■ **EXCERPT PROVIDED**:

┄┄┄┄┄┄┄┄┄┄┄┄┄┄┄┄┄┄┄┄

There are lots of theories out there, some of them even rising to the level on
conspiracy theories. I’m not going to give any of them credence or even a hint of
legitimacy by restating any of them here, I just mention that they exist, because I
think that they’re good, if sad, examples of that human tendency to try to figure
out who is to blame when things aren’t going the way that we want them too.
It’s also a human tendency to try to make sure that blame resides far away
from us. Usually we come to the conclusion that it’s the fault of the other, of
someone who is not like us.

Our gospel reading for today begins with that kind of question. A question
about whose fault it is. Who’s to blame?

That is the question the disciples asked Jesus about the Man Born Blind.
Jesus was walking along and he saw a man who had been blind from birth, and his
disciples asked him, “Rabbi, who sinned, this man or his parents, that he was born
blind?”

In other words, his disciples asked him, “Whose fault is it?” Where does the
blame for this man’s personal tragedy reside?

┄┄┄┄┄┄┄┄┄┄┄┄┄┄┄┄┄┄┄┄

■ **WHAT THE TASK REQUIRES**:
Proceed with the sermon on blame and the man born blind, picking up right after its last sentence. The items that come after the sermon excerpt are separate material with no connection to it.

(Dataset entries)
┄┄┄┄┄┄┄┄┄┄┄┄┄┄┄┄┄┄┄┄

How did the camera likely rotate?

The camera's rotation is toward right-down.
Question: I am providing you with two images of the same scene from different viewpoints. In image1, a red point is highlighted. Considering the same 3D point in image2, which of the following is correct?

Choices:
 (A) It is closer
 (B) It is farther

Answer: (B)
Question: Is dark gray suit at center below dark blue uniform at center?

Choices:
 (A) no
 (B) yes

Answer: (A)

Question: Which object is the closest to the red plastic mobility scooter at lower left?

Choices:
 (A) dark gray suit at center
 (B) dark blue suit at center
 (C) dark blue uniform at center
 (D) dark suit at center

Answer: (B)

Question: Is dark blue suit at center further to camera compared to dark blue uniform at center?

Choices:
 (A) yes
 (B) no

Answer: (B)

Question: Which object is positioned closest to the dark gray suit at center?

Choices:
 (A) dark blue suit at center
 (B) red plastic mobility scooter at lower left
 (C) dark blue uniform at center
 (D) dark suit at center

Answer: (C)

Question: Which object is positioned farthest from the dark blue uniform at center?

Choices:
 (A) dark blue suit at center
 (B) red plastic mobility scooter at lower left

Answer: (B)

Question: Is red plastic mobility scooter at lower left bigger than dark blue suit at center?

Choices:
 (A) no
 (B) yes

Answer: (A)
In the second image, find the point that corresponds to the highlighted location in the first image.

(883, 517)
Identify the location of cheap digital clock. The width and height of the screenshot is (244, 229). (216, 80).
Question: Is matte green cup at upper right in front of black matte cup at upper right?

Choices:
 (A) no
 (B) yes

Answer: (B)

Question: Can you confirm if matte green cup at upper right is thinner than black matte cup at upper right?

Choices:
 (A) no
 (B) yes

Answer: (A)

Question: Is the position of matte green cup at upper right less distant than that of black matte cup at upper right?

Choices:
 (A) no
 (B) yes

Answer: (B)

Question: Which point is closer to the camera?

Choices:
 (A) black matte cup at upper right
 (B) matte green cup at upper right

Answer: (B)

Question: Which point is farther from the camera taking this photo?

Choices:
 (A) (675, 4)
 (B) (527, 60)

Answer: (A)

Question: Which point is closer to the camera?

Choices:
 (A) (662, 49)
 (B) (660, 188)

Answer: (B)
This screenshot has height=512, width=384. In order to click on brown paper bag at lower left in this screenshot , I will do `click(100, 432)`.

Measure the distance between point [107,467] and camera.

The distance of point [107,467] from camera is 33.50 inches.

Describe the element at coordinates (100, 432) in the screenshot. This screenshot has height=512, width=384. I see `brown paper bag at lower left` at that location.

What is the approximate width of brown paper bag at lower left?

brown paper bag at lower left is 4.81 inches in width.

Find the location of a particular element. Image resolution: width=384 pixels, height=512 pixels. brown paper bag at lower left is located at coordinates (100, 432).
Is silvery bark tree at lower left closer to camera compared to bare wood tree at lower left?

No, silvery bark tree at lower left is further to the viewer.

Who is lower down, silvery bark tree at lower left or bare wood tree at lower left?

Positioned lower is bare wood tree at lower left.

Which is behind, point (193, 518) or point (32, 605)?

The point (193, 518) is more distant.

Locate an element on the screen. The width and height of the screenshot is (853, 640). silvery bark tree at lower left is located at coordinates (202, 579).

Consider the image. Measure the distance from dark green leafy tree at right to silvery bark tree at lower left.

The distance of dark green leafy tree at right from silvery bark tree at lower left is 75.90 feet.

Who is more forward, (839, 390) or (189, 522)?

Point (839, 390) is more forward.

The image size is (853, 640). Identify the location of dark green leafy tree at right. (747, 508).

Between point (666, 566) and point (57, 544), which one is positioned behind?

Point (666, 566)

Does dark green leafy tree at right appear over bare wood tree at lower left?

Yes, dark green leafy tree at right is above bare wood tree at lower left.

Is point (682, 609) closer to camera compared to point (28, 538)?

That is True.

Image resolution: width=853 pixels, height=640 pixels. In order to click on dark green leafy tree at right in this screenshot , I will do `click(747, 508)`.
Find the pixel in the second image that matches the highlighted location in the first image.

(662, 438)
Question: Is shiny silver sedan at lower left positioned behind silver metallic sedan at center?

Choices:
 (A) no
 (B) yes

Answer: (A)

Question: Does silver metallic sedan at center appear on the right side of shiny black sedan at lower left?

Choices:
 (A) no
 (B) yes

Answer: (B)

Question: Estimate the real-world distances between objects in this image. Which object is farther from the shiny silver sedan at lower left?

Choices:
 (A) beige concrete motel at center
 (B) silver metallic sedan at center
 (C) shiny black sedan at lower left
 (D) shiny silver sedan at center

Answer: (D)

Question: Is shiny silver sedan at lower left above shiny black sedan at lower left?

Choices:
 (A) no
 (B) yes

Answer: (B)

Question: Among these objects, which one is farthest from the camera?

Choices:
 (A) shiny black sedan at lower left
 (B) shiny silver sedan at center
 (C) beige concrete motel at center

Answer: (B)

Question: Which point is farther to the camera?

┄┄┄┄┄┄┄┄┄┄┄┄┄┄┄┄┄┄┄┄

■ **ANSWER SPACE**:
Of course, Jesus was far less focused on who should receive the blame for
the blind man’s situation than on what should be done about it.

The man hadn’t been born blind as a punishment for sin, neither his own sin
nor his parents’ sin. But through the man’s blindness, the glory of God would be
revealed; the light that Jesus had come to bring into the world would be revealed.
So, Jesus set about bringing light and sight to the man born blind. In these
days of social distancing Jesus’ method of healing the man might make us cringe.
Jesus spit on the ground and made mud with the saliva and spread it on the man’s
eyes and then told him to go and wash in a public pool.

While this would not be a good idea for us these days, for the man born blind,
this interaction with Jesus brought sight which brought him a new kind of life.
“…he went and washed and came back able to see.”

And then he went back home, back to his community. By that time, it seems
that Jesus and his disciples had moved on. The healed man, returned to his
community, returned to his neighbors, but he was not exactly received with open
arms.

At first, they did not recognize him. “Is this not the man who used to sit and
beg?”

Some said yes. Some said no, it’s just someone who looks like him. The text
says that the man kept saying, “I am the man,” which implies that he had to defend
his identity more than once. He could see, but his community, his neighbors
couldn’t see him.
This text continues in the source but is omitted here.